* EXERCISE DETAILS
Take the records below and set down exactly the lines from the one with "0: (460, 156, 19.61)" to the one with "0: (421, 164, 19.68)", ends included; do not copy the pictures.

* DATA SECTION
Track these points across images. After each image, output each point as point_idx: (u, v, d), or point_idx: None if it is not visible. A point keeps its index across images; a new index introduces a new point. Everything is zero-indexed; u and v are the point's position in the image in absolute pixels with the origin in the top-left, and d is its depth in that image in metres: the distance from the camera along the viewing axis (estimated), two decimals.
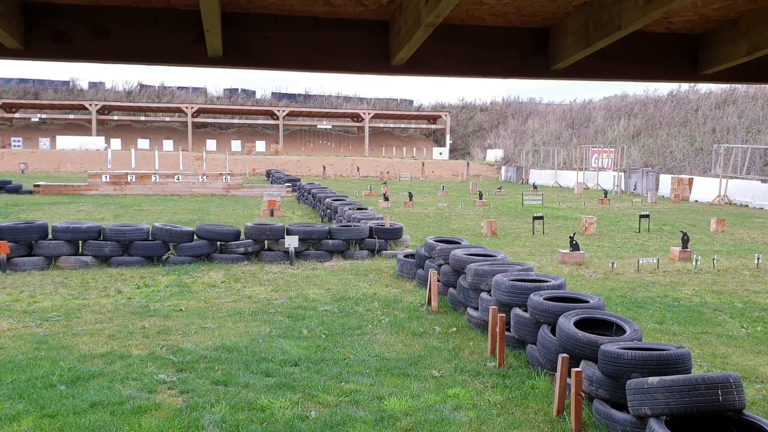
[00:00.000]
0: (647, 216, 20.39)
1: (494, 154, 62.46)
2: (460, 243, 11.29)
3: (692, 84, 46.80)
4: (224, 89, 72.85)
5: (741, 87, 44.17)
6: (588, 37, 2.80)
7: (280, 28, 2.92)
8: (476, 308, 8.54)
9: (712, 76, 3.37)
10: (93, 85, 69.40)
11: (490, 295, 8.03)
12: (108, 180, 31.77)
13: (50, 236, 12.54)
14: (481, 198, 29.09)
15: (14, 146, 57.27)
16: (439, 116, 69.43)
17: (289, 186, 34.05)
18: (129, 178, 32.29)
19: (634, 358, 5.21)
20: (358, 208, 18.41)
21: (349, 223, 15.38)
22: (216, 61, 2.89)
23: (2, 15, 2.49)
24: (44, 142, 58.21)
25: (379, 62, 3.12)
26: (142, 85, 70.32)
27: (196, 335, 8.04)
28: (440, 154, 63.40)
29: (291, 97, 73.26)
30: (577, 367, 5.58)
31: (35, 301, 9.72)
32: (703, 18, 3.02)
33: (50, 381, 6.29)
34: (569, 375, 5.41)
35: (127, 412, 5.63)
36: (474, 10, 2.91)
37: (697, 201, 32.15)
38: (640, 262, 13.13)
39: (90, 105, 61.18)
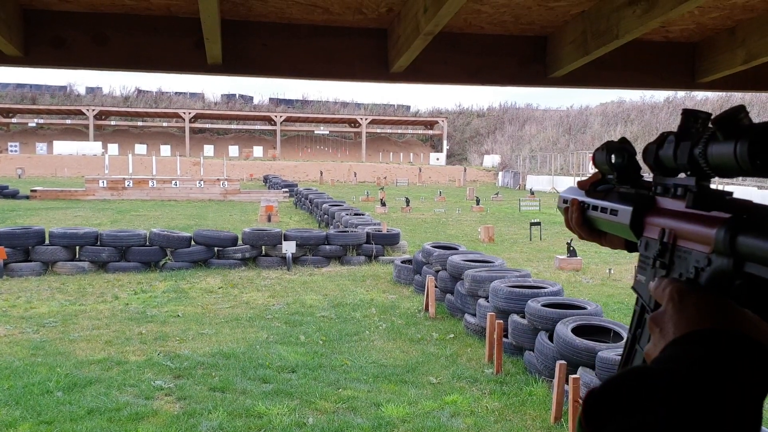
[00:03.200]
0: None
1: (491, 160, 62.57)
2: (457, 249, 11.30)
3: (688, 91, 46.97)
4: (222, 95, 72.99)
5: (737, 94, 44.39)
6: (586, 45, 2.81)
7: (280, 36, 2.93)
8: (474, 314, 8.54)
9: (709, 85, 3.38)
10: (90, 90, 69.44)
11: (488, 302, 8.03)
12: (105, 185, 31.74)
13: (47, 242, 12.51)
14: (478, 203, 29.12)
15: (11, 151, 57.24)
16: (436, 122, 69.55)
17: (286, 191, 34.05)
18: (126, 183, 32.26)
19: None
20: (356, 214, 18.41)
21: (347, 229, 15.39)
22: (215, 68, 2.89)
23: (3, 22, 2.50)
24: (41, 147, 58.17)
25: (378, 70, 3.12)
26: (139, 91, 70.39)
27: (194, 341, 8.03)
28: (437, 159, 63.48)
29: (288, 102, 73.39)
30: (575, 373, 5.58)
31: (32, 306, 9.70)
32: (701, 27, 3.04)
33: (47, 387, 6.28)
34: (567, 382, 5.41)
35: (124, 418, 5.61)
36: (472, 19, 2.92)
37: None
38: None
39: (87, 110, 61.20)
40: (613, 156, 0.87)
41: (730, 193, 0.67)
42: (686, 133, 0.70)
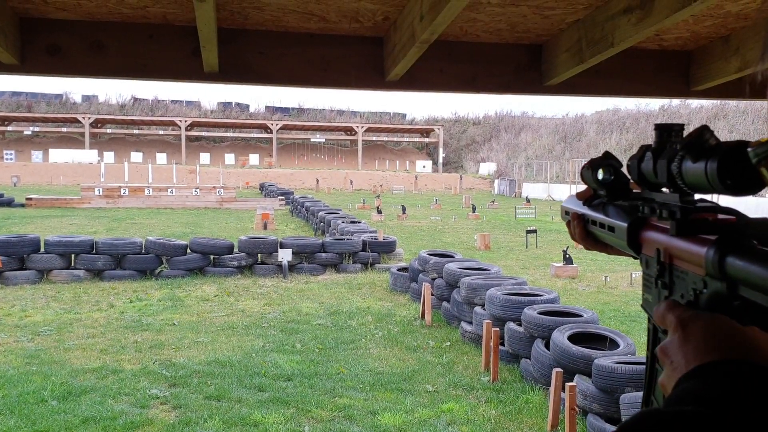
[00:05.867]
0: None
1: (487, 168, 62.63)
2: (453, 256, 11.30)
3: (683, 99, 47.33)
4: (218, 103, 73.00)
5: (731, 102, 44.62)
6: (581, 53, 2.82)
7: (276, 44, 2.93)
8: (470, 322, 8.53)
9: (703, 93, 3.39)
10: (86, 98, 69.38)
11: (484, 309, 8.03)
12: (101, 193, 31.66)
13: (42, 250, 12.48)
14: (474, 211, 29.13)
15: (6, 159, 57.06)
16: (432, 130, 69.65)
17: (282, 199, 34.01)
18: (122, 191, 32.20)
19: (628, 373, 5.21)
20: (352, 222, 18.40)
21: (343, 237, 15.38)
22: (212, 76, 2.90)
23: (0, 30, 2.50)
24: (37, 155, 58.05)
25: (374, 78, 3.13)
26: (135, 99, 70.35)
27: (189, 349, 8.01)
28: (423, 167, 63.52)
29: (284, 110, 73.43)
30: (571, 381, 5.58)
31: (27, 315, 9.66)
32: (695, 35, 3.06)
33: (42, 396, 6.25)
34: (563, 389, 5.41)
35: (120, 427, 5.59)
36: (468, 27, 2.93)
37: None
38: (633, 275, 13.16)
39: (83, 118, 61.12)
40: (599, 172, 0.86)
41: (717, 207, 0.66)
42: (662, 148, 0.68)
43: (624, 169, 0.84)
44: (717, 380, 0.51)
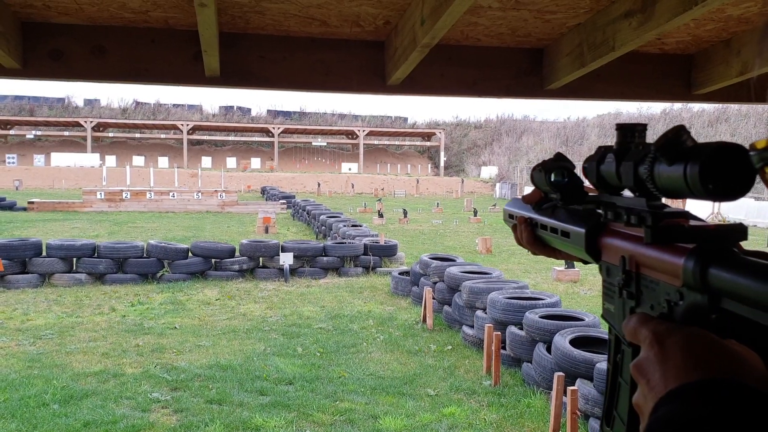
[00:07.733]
0: None
1: (489, 171, 62.61)
2: (455, 260, 11.29)
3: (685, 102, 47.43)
4: (220, 106, 73.06)
5: (733, 105, 44.66)
6: (582, 57, 2.83)
7: (277, 49, 2.94)
8: (471, 326, 8.52)
9: (705, 96, 3.39)
10: (88, 102, 69.50)
11: (486, 313, 8.02)
12: (103, 197, 31.67)
13: (44, 253, 12.48)
14: (475, 215, 29.12)
15: (9, 163, 57.14)
16: (434, 133, 69.66)
17: (284, 203, 34.02)
18: (124, 194, 32.21)
19: None
20: (353, 225, 18.41)
21: (344, 240, 15.37)
22: (213, 81, 2.90)
23: (1, 35, 2.50)
24: (39, 159, 58.12)
25: (375, 82, 3.13)
26: (137, 102, 70.45)
27: (191, 353, 8.00)
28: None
29: (286, 114, 73.53)
30: (573, 385, 5.57)
31: (29, 318, 9.66)
32: (696, 39, 3.06)
33: (43, 400, 6.24)
34: (565, 393, 5.40)
35: (121, 431, 5.58)
36: (469, 31, 2.93)
37: None
38: None
39: (85, 122, 61.19)
40: (552, 175, 0.82)
41: (688, 213, 0.62)
42: (625, 150, 0.64)
43: (578, 171, 0.79)
44: (704, 403, 0.46)
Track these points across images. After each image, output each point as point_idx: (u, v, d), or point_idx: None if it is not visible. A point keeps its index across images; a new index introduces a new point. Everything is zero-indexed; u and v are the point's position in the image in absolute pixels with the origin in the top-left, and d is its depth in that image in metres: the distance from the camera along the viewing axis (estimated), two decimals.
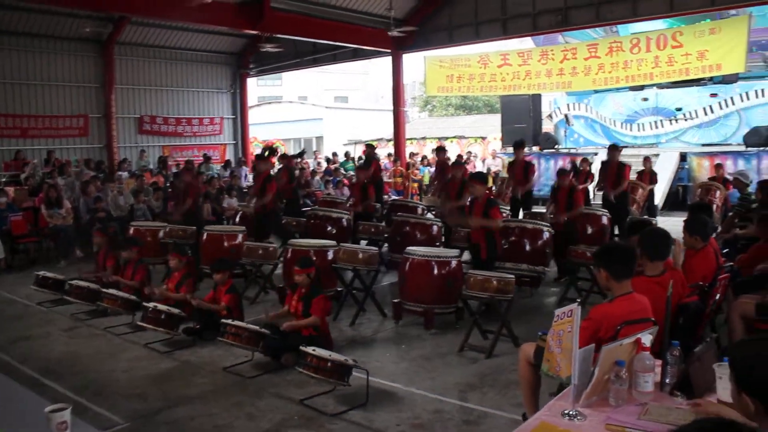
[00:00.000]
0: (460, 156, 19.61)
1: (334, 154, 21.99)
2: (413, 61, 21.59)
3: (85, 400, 5.28)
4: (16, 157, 16.71)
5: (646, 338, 3.00)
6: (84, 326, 7.52)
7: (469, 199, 8.02)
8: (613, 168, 10.76)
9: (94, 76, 19.43)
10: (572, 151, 19.56)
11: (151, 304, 6.66)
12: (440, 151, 13.51)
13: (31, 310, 8.36)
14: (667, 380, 2.92)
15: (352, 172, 16.93)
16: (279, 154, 16.91)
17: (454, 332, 6.88)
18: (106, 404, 5.20)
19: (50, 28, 18.08)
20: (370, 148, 14.10)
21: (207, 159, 19.38)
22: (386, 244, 10.05)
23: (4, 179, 15.48)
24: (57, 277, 8.43)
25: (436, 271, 6.90)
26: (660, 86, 18.71)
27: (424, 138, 28.98)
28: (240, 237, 9.01)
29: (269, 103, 37.69)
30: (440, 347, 6.46)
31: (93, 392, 5.47)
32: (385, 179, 18.03)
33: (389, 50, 19.39)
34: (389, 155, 22.08)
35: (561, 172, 9.48)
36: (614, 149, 10.99)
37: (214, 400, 5.26)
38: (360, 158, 20.28)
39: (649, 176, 13.37)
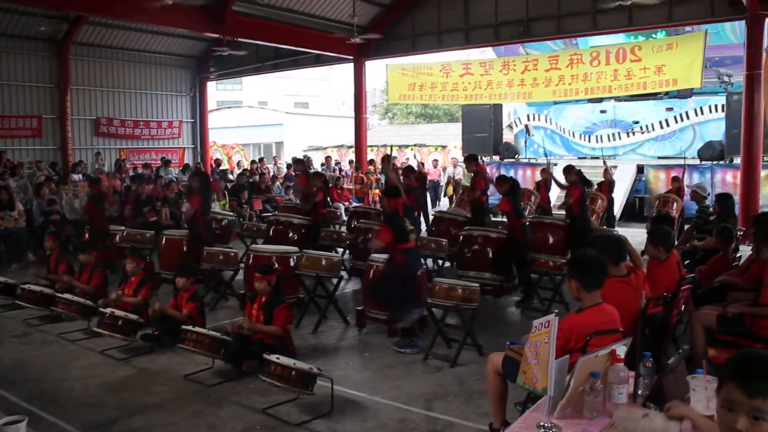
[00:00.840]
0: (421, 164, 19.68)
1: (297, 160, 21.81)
2: (375, 69, 21.58)
3: (38, 409, 5.09)
4: None
5: (621, 349, 2.99)
6: (37, 332, 7.28)
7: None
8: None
9: (48, 76, 18.99)
10: (532, 161, 19.77)
11: (108, 310, 6.48)
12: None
13: None
14: (640, 392, 2.92)
15: None
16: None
17: (418, 341, 6.83)
18: (60, 414, 5.03)
19: (3, 26, 17.58)
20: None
21: (166, 163, 19.08)
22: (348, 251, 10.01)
23: None
24: (8, 281, 8.16)
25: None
26: (618, 99, 19.07)
27: (384, 145, 29.04)
28: None
29: (229, 107, 37.38)
30: (404, 356, 6.41)
31: (46, 401, 5.29)
32: (347, 186, 17.99)
33: (351, 57, 19.35)
34: (350, 162, 22.05)
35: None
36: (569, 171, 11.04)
37: (174, 409, 5.13)
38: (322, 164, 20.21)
39: (608, 187, 13.57)
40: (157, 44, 21.27)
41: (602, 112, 20.03)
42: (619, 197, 15.74)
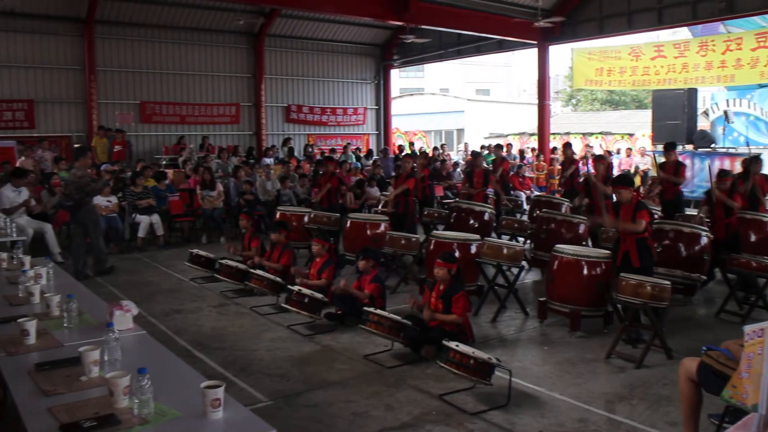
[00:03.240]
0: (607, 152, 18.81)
1: (482, 147, 21.71)
2: (558, 53, 20.95)
3: (231, 375, 5.47)
4: (179, 142, 17.87)
5: None
6: (232, 304, 7.85)
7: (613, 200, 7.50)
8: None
9: (245, 67, 20.38)
10: (731, 150, 18.19)
11: (296, 288, 6.80)
12: (567, 147, 13.06)
13: (184, 285, 8.85)
14: None
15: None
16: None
17: (602, 337, 6.53)
18: (250, 381, 5.36)
19: (208, 22, 19.12)
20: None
21: (357, 149, 19.74)
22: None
23: (164, 162, 16.58)
24: (209, 256, 8.86)
25: (585, 272, 6.57)
26: None
27: (567, 133, 28.09)
28: (383, 226, 9.05)
29: (411, 94, 37.90)
30: (586, 352, 6.15)
31: (239, 368, 5.66)
32: (528, 174, 17.64)
33: (535, 42, 18.90)
34: (532, 150, 21.61)
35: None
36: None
37: (353, 387, 5.28)
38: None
39: None
40: (344, 34, 22.03)
41: None
42: None
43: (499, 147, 15.25)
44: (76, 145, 15.30)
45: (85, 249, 9.35)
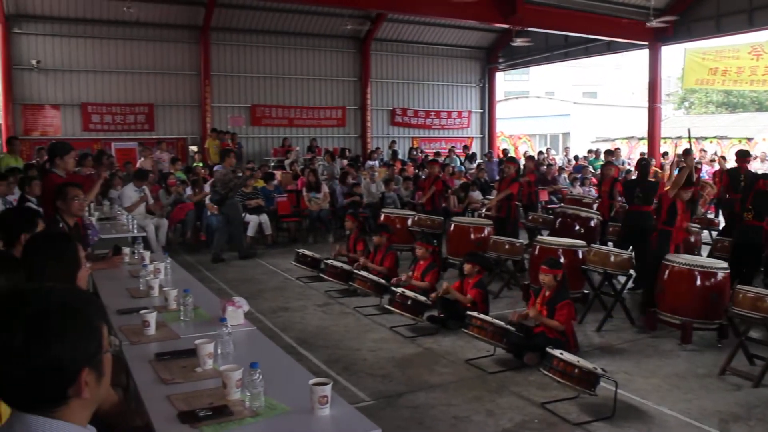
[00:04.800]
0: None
1: (590, 152, 21.18)
2: (670, 55, 20.04)
3: (335, 373, 5.58)
4: (283, 144, 18.41)
5: None
6: (336, 304, 8.01)
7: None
8: None
9: (352, 71, 20.74)
10: None
11: (399, 289, 6.87)
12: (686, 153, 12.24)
13: (290, 283, 9.11)
14: None
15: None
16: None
17: (715, 352, 6.24)
18: (353, 380, 5.45)
19: (316, 27, 19.59)
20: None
21: (465, 147, 19.69)
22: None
23: (272, 164, 17.11)
24: (315, 256, 9.08)
25: (699, 282, 6.30)
26: None
27: (679, 137, 26.91)
28: (487, 230, 9.00)
29: (516, 97, 37.42)
30: (697, 366, 5.89)
31: (342, 367, 5.77)
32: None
33: (647, 42, 18.22)
34: (642, 154, 20.85)
35: None
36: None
37: (455, 390, 5.27)
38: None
39: None
40: (449, 37, 22.02)
41: None
42: None
43: (609, 153, 14.82)
44: (223, 148, 16.09)
45: (226, 238, 10.53)
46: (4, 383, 1.43)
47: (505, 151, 21.32)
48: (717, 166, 13.27)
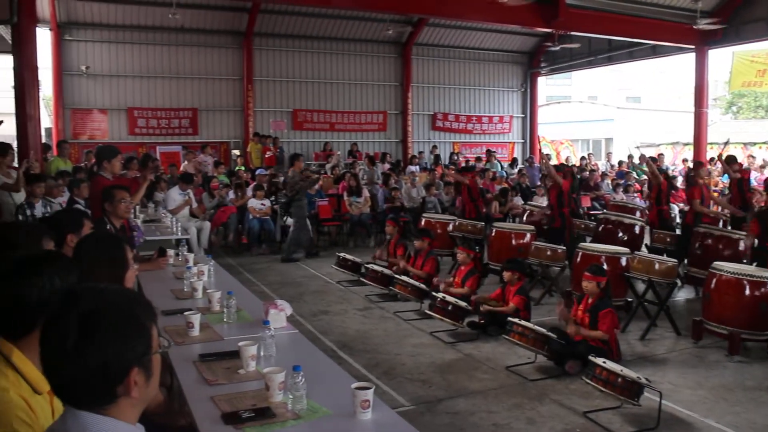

* RESPONSE TO THE EXERCISE
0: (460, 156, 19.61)
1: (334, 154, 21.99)
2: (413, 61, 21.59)
3: (85, 400, 5.28)
4: (16, 157, 16.71)
5: (646, 338, 3.00)
6: (84, 326, 7.52)
7: (469, 199, 8.02)
8: (613, 168, 10.76)
9: (94, 76, 19.43)
10: (572, 151, 19.56)
11: (151, 304, 6.66)
12: (440, 151, 13.51)
13: (31, 310, 8.36)
14: (667, 380, 2.92)
15: (352, 172, 16.93)
16: (279, 154, 16.91)
17: (454, 332, 6.88)
18: (106, 404, 5.20)
19: (50, 28, 18.08)
20: (370, 148, 14.10)
21: (207, 159, 19.38)
22: (386, 244, 10.05)
23: (4, 179, 15.48)
24: (57, 277, 8.43)
25: (436, 271, 6.90)
26: (660, 86, 18.71)
27: (424, 138, 28.98)
28: (240, 237, 9.01)
29: (269, 103, 37.69)
30: (440, 347, 6.46)
31: (93, 392, 5.47)
32: (385, 179, 18.03)
33: (389, 50, 19.39)
34: (389, 155, 22.08)
35: (561, 172, 9.48)
36: (614, 149, 10.99)
37: (214, 400, 5.26)
38: (360, 158, 20.28)
39: (649, 176, 13.37)
[00:00.840]
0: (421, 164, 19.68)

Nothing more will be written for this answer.